Task instructions: The entries that follow include a run beginning at the line with "content also helps keep blood" and ending at the line with "studies show that"; restate that run word for word and leave the rest out.

Page-level text extractions
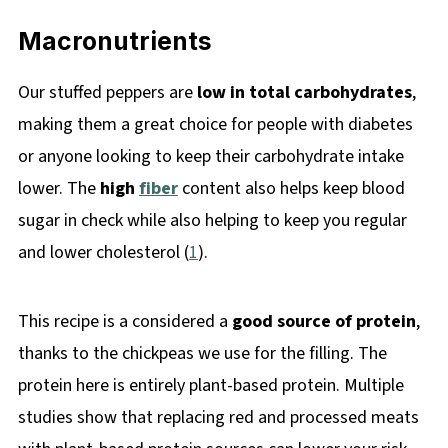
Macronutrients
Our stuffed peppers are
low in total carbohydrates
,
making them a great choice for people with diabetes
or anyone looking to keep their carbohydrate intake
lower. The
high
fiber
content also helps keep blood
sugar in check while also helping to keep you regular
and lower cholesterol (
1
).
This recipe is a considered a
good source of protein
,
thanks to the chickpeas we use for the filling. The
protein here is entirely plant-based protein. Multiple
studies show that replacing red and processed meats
...
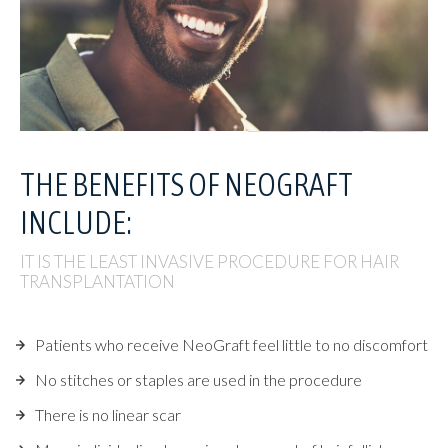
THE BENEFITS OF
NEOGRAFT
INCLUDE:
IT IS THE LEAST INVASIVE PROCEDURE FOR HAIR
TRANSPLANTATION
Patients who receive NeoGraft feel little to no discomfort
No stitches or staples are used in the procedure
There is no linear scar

Output for this task:
content also helps keep blood
sugar in check while also helping to keep you regular
and lower cholesterol (
1
).
This recipe is a considered a
good source of protein
,
thanks to the chickpeas we use for the filling. The
protein here is entirely plant-based protein. Multiple
studies show that replacing red and processed meats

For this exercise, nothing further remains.